Two-dimensional migration characteristics of contaminant through composite liner with arbitrarily distributed defects

Previous studies indicate that liner defects can significantly accelerate contaminant migration in landfill, shortening the migration time by orders of magnitude. Although the effect of defects upon contaminant migration and barrier capacity of liner system has been investigated based on several theoretical models, they are always limited to one-dimensional scopes. Here a two-dimensional (2-D) model was established for contaminant transport through composite liner to the soil layer, with geomembrane (GM) defects arbitrarily distributed along the horizontal direction, and then Laplace transform, Fourier transform, and boundary transform method were utilized to derive its semi-analytical solution, which was verified by experimental data and numerical results. The obtained solution can take nonuniformly distributed defects into account and demonstrates the 2-D contaminant concentration and flux profiles in the spatiotemporal domain.

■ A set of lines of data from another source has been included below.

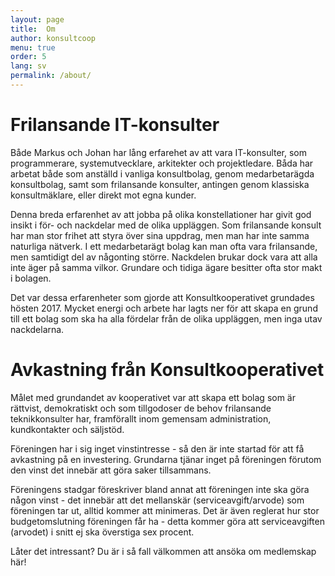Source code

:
 ```yaml
---
layout: page
title:  Om
author: konsultcoop
menu: true
order: 5
lang: sv
permalink: /about/
---
```


# Frilansande IT-konsulter

Både Markus och Johan har lång erfarehet av att vara IT-konsulter, som programmerare, systemutvecklare, arkitekter och projektledare. Båda har arbetat både som anställd i vanliga konsultbolag, genom medarbetarägda konsultbolag, samt som frilansande konsulter, antingen genom klassiska konsultmäklare, eller direkt mot egna kunder.

Denna breda erfarenhet av att jobba på olika konstellationer har givit god insikt i för- och nackdelar med de olika uppläggen. Som frilansande konsult har man stor frihet att styra över sina uppdrag, men man har inte samma naturliga nätverk. I ett medarbetarägt bolag kan man ofta vara frilansande, men samtidigt del av någonting större. Nackdelen brukar dock vara att alla inte äger på samma vilkor. Grundare och tidiga ägare besitter ofta stor makt i bolagen.

Det var dessa erfarenheter som gjorde att Konsultkooperativet grundades hösten 2017. Mycket energi och arbete har lagts ner för att skapa en grund till ett bolag som ska ha alla fördelar från de olika uppläggen, men inga utav nackdelarna.

# Avkastning från Konsultkooperativet

Målet med grundandet av kooperativet var att skapa ett bolag som är rättvist, demokratiskt och som tillgodoser de behov frilansande teknikkonsulter har, framförallt inom gemensam administration, kundkontakter och säljstöd.

Föreningen har i sig inget vinstintresse - så den är inte startad för att få avkastning på en investering. Grundarna tjänar inget på föreningen förutom den vinst det innebär att göra saker tillsammans.

Föreningens stadgar föreskriver bland annat att föreningen inte ska göra någon vinst - det innebär att det mellanskär (serviceavgift/arvode) som föreningen tar ut, alltid kommer att minimeras. Det är även reglerat hur stor budgetomslutning föreningen får ha - detta kommer göra att serviceavgiften (arvodet) i snitt ej ska överstiga sex procent.

Låter det intressant? Du är i så fall välkommen att ansöka om medlemskap här!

Computational results of the solution are employed to illustrate the roles of material coefficients and modeling sizes upon the variations of contaminant concentration and flux. Results support that contaminant migration is expedited by the GM defect in landfill, and geosynthetics clay liner can reduce the pollution level caused by GM failure. Moreover, the contaminant flux will not be significantly influenced by the defect positions, which, however, leads to non-negligible impact on concentration profiles.